The African-American then went further and talked about the racial overtones behind the founding of the abortion business by Margaret Sanger.
“You probably don’t hear a lot of people talking about this,” Cain said. “When Margaret Sanger – check my history – started Planned Parenthood, the objective was to put these centers in primarily black communities so they could help kill black babies before they came into the world.”
“It’s planned genocide. It’s carrying out its original mission,” he said. “I’ve talked to young girls who go in there, and they don’t talk about how you plan parenthood. They don’t talk about adoption as an option. They don’t say, ‘Well, bring your parents in so we can sit down and talk with you, and counsel with you before you make this decision.’”

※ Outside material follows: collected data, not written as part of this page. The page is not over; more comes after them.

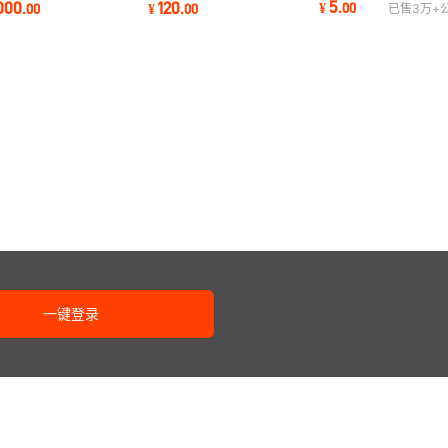
5
000
120
¥
.
00
.
00
¥
.
00
已售
3万+
光微粉
045mm板状刚玉
60#80#100#120#150#180#
碳化硼
一键登录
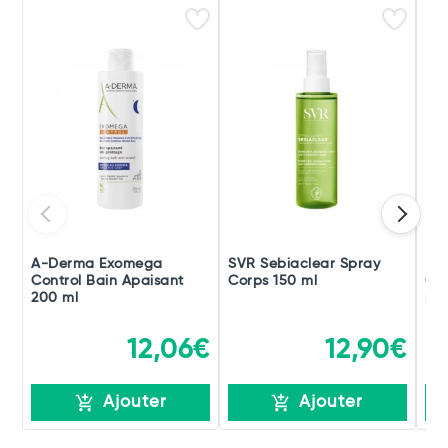
A-Derma Exomega
SVR Sebiaclear Spray
La
Control Bain Apaisant
Corps 150 ml
Cic
200 ml
ml
12,06€
12,90€
Ajouter
Ajouter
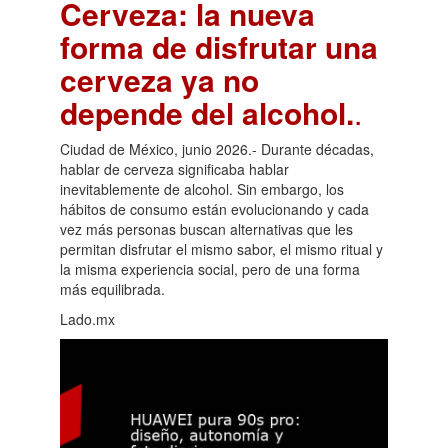
Cerveza: la nueva
forma de disfrutar una
cerveza ya no
depende del alcohol.
.
Ciudad de México, junio 2026.- Durante décadas,
hablar de cerveza significaba hablar
inevitablemente de alcohol. Sin embargo, los
hábitos de consumo están evolucionando y cada
vez más personas buscan alternativas que les
permitan disfrutar el mismo sabor, el mismo ritual y
la misma experiencia social, pero de una forma
más equilibrada.
Lado.mx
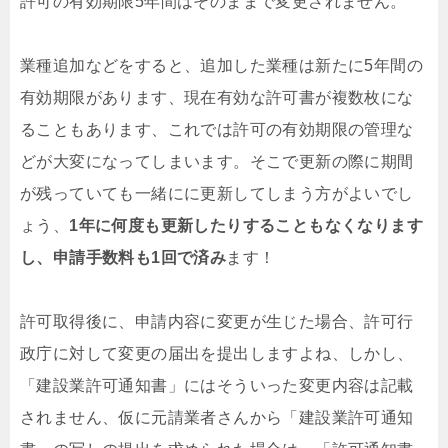
許可の有効期限5年間はそのままで変更されません。
業種追加などをすると、追加した業種は新たに5年間の
有効期限があります、現在有効な許可書が複数枚にな
ることもあります、これでは許可の有効期限の管理な
どが大変になってしまいます。そこで更新の際に期間
が残っていても一緒にに更新してしまう方がよいでし
ょう、
1年に何度も更新したりすることもなくなります
し、申請手数料も1回で済み
ます！
許可取得後に、申請内容に変更が生じた場合、許可行
政庁に対して変更の届出を提出しますよね、しかし、
「建設業許可通知書」にはそういった変更内容は記載
されません、仮に元請業者さんから「建設業許可通知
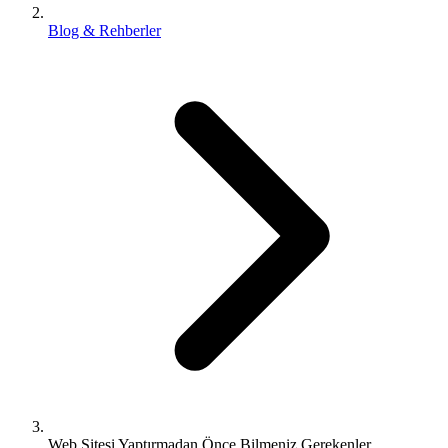
Blog & Rehberler
Web Sitesi Yaptırmadan Önce Bilmeniz Gerekenler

He told American Family Radio’s “Focal Point” program that he is pro-life and opposes the agenda of Planned Parenthood, the nation’s biggest abortion business.
“I absolutely would defund Planned Parenthood — not because I don’t believe in planning parenthood, [but because] Planned Parenthood as an organization is an absolute farce on the American people,” he said.

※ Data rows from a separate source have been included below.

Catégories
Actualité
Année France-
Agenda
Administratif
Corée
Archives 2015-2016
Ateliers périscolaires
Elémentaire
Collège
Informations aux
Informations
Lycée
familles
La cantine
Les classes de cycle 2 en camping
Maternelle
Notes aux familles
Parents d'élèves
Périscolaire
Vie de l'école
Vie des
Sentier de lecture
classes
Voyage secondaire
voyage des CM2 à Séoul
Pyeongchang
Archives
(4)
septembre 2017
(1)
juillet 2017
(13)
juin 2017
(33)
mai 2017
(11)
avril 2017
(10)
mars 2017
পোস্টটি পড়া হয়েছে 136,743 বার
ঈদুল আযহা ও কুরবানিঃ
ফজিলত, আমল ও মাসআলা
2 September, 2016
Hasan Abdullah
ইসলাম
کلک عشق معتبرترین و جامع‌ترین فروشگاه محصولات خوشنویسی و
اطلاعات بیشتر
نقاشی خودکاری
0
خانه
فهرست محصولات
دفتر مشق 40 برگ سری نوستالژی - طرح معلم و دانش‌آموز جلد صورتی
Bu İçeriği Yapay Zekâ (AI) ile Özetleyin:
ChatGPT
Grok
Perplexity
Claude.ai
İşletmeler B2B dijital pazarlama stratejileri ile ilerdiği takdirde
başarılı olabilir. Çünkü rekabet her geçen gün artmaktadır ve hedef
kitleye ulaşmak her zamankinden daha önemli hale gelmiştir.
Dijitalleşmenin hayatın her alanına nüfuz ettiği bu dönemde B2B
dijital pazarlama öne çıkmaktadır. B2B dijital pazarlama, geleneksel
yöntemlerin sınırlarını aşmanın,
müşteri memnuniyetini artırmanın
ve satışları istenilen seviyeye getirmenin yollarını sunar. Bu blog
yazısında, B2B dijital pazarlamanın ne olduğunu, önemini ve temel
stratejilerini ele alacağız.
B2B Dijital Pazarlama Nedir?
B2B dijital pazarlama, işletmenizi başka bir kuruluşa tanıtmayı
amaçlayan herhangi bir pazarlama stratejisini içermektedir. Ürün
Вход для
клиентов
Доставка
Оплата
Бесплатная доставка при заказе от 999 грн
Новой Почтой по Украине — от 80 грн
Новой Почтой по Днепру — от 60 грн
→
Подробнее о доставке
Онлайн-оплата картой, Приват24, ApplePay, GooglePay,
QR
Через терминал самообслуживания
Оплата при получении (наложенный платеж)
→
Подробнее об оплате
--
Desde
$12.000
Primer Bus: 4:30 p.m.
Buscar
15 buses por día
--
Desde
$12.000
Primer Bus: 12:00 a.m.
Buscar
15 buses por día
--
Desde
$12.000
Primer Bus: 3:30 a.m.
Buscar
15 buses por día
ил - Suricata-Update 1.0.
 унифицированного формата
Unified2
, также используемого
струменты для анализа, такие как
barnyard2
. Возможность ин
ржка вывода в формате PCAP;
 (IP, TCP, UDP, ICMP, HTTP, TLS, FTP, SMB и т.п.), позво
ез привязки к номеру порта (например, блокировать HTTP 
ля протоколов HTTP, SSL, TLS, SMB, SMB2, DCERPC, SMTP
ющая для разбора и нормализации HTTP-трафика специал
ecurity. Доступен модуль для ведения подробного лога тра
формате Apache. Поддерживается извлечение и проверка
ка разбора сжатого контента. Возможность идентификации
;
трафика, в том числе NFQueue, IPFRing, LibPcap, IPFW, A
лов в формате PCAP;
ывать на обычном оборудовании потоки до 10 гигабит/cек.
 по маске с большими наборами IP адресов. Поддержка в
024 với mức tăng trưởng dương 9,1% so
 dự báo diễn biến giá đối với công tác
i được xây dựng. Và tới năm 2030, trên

“People who know the history of Margaret Sanger, who started Planned Parenthood, they know that the intention was not to help young women who get pregnant to plan their parenthood. No — it was a sham to be able to kill black babies,” he added.
Cain also talked about his pro-life views in general and alluded to judicial appointments.

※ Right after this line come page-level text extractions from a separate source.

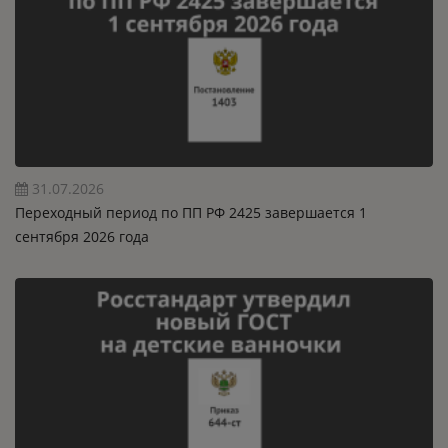
31.07.2026
Переходный период по ПП РФ 2425 завершается 1
сентября 2026 года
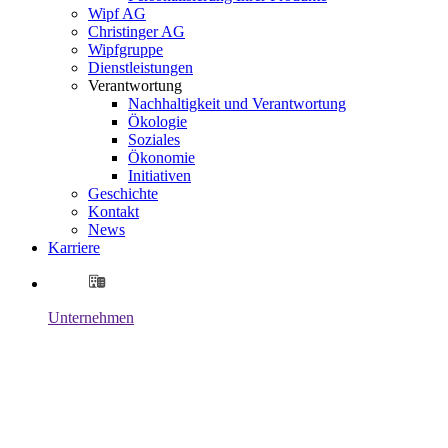
Wipf AG
Christinger AG
Wipfgruppe
Dienstleistungen
Verantwortung
Nachhaltigkeit und Verantwortung
Ökologie
Soziales
Ökonomie
Initiativen
Geschichte
Kontakt
News
Karriere
Unternehmen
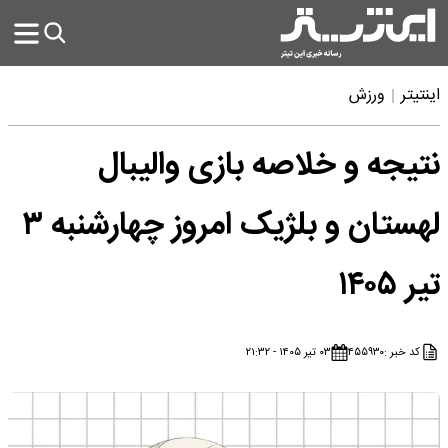
اینتیتر
ورزش
نتیجه و خلاصه بازی والیبال
لهستان و بلژیک امروز چهارشنبه ۳
تیر ۱۴۰۵
کد خبر :
۴۵۵۹۳۰
۰۳ تیر ۱۴۰۵ - ۲۱:۳۲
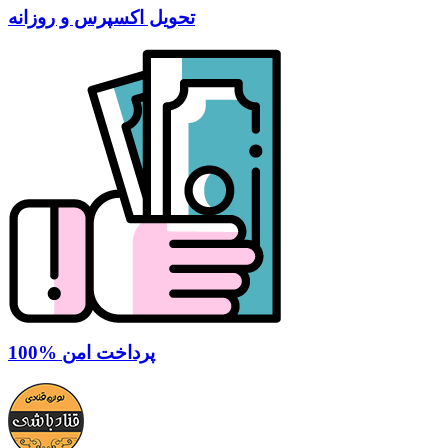
تحویل اکسپرس و روزانه
100% پرداخت امن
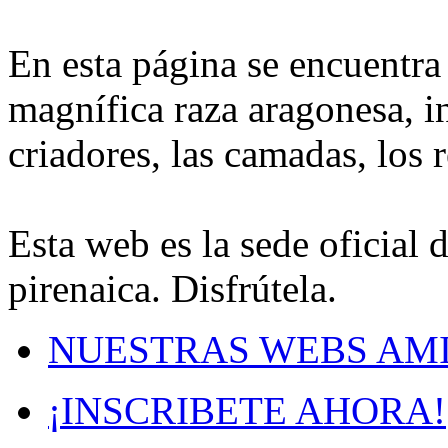
En esta página se encuentra
magnífica raza aragonesa, i
criadores, las camadas, los r
Esta web es la sede oficial 
pirenaica. Disfrútela.
NUESTRAS WEBS AM
¡INSCRIBETE AHORA!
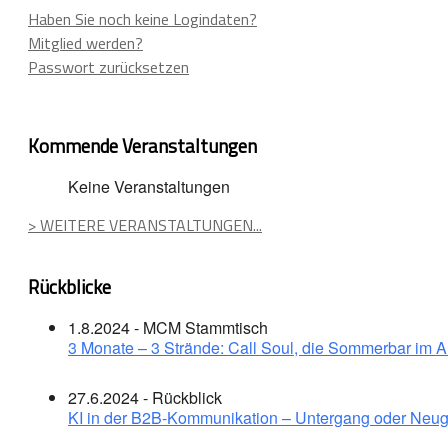
Haben Sie noch keine Logindaten?
Mitglied werden?
Passwort zurücksetzen
Kommende Veranstaltungen
Keine Veranstaltungen
> WEITERE VERANSTALTUNGEN...
Rückblicke
1.8.2024 - MCM Stammtisch
3 Monate – 3 Strände: Call Soul, die Sommerbar im 
27.6.2024 - Rückblick
KI in der B2B-Kommunikation – Untergang oder Neug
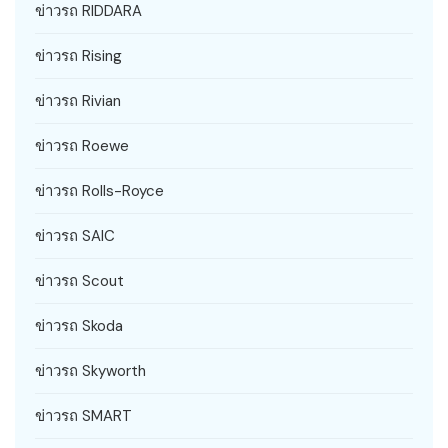
ข่าวรถ RIDDARA
ข่าวรถ Rising
ข่าวรถ Rivian
ข่าวรถ Roewe
ข่าวรถ Rolls-Royce
ข่าวรถ SAIC
ข่าวรถ Scout
ข่าวรถ Skoda
ข่าวรถ Skyworth
ข่าวรถ SMART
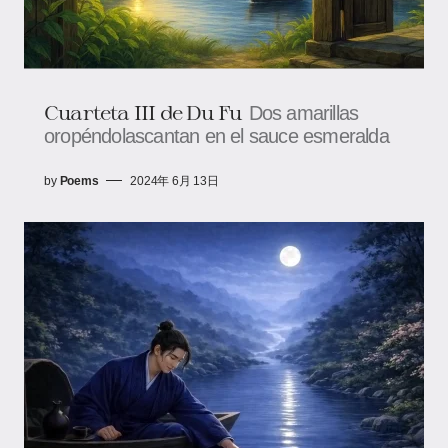
Cuarteta III de Du Fu
Dos amarillas
oropéndolascantan en el sauce esmeralda
by
Poems
2024年 6月 13日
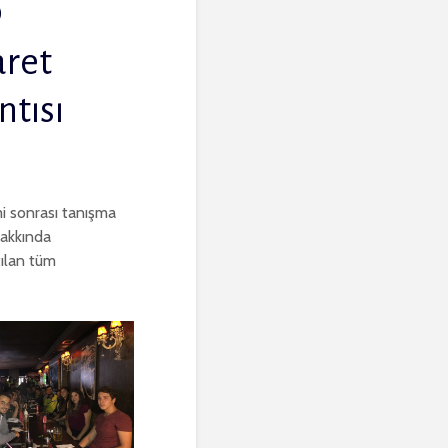
aret
ntısı
i sonrası tanışma
hakkında
tılan tüm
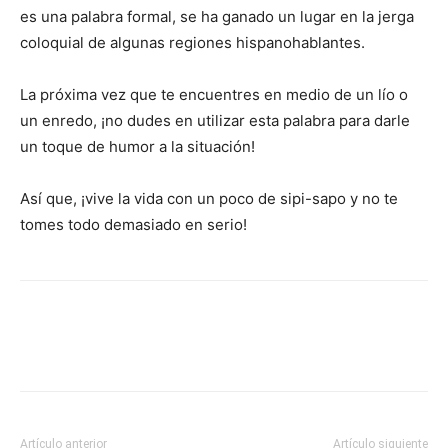
es una palabra formal, se ha ganado un lugar en la jerga
coloquial de algunas regiones hispanohablantes.
La próxima vez que te encuentres en medio de un lío o
un enredo, ¡no dudes en utilizar esta palabra para darle
un toque de humor a la situación!
Así que, ¡vive la vida con un poco de sipi-sapo y no te
tomes todo demasiado en serio!
Artículo anterior
Artículo siguiente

“I believe that life begins at conception, period. And that means that I will have to see enough evidence that someone I would appoint shares that same view. I believe that the current Supreme Court is leaning too much to the liberal side,” he said. “I’m a Christian, I’ve been a Christian all my life. I’ve been a believer in the Bible since I was 10 years old. I’m very active in my church, and there is no way I would compromise my religious beliefs about the sanctity of life. And so it starts with, will they have demonstrated in their career, in some of their other rulings, if they come from the federal judge bench, whether or not they also share that.”
“Because I believe that the principles that our Founding Fathers cherished, when they founded this country, and wrote the Declaration of Independence which inspired the Constitution, they were based upon biblical principles. I want to get back to those principles as president, if I run and get elected — not rewrite those documents,” he added.
I do think that Cain needs to be challenged now rather than later to clarify his views and to increase his knowledge. He has a year to do it before the election. Right now he is leading Romney in the national polls, and that’s good, because Mitt Romney’s record has been pro-abortion since 1994 and Mitt Romney refused to sign a pro-life pledge. So, if we have to pick a nominee in 2012, we have to pick Herman Cain over Mitt Romney. But Cain needs to improve his thinking and speaking on pro-life issues to prevent gaffes from occurring that make people think that he isn’t pro-life. His previous words were pro-life, his allies are pro-life, and more importantly, his previous record has been pro-life – right up to use a million dollars to support pro-life causes.